Il était fatigué. Totalement abattu par tant de connerie, de comédie ou tout simplement par la vie, Atlas n'avait plus envie de lutter pour ce round. Tant pis, le mioche manipulateur qu'était Boycott aurait sa peau ce soir. Hiroki ne chercherait pas à dénouer le complot, à semer le trouble, et à débusquer la vérité. Il enchaîna les verres lui aussi, sans plus prêter attention à l'Alcatraz. Un coude posé maintenant son verre plein près de ses lèvres, l'autre bras comme mort sur la table, il attendait. Quoi, il ne saurait dire, mais il attendait. Le regard éteint. Il ne réagissait même plus aux sautes d'humeur du jeune ivrogne à côté de lui. Et il le prit dans ses bras, encore. Vidé de toute combativité, le blondinet se contenta de le repousser violemment, un regard mauvais glissant sur sa personne.

" - Arrête ça morveux. Chui pas un mouchoir. "

Et pourtant il se sentait humide. Et froissé aussi. Sale également. Soirée de merde va. Il se resservi, contempla le verre de l'autre idiot et décida qu'il avait assez picolé comme ça.
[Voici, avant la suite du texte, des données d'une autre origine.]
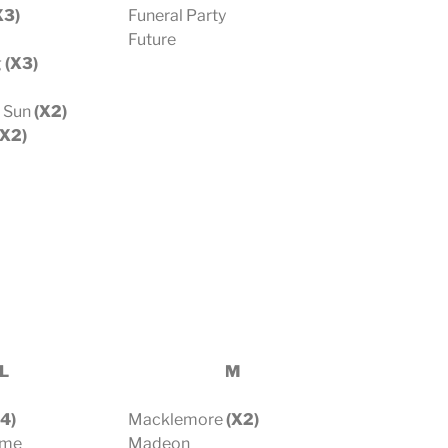
X3)
Funeral Party
Future
g
(X3)
e Sun
(X2)
X2)
L
M
4)
Macklemore
(X2)
ome
Madeon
" - Ça se passe à Alca ? Quoi de neuf ? Vous allez bientôt tous crever dans une explosion ? "

Plus histoire de faire la conversation que collecter des informations. Puisque c'était le seul à qui il pourrait parler ce soir, et que de toute manière il semblait vouloir le coller sans cesse. Si bien que l'Exodus décida de serrer les fesses, car il avait désormais des doutes quant à ses attentions, c'était louche qu'un mec soit si tactile avec un autre. La jauge de suspicion était bloquée à 95% en terme de traîtrise, maintenant il en ouvrait une autre quant à sa sexualité. Voila, dossier Boycott rangé au fond de son esprit. Des badauds redoublaient de motivation à faire la fête ce soir. Ce bar était vraiment à chier et mal fréquenté. Peut-être qu'il y enverrait Blacky faire un peu de ménage, ça ne ferait pas de mal.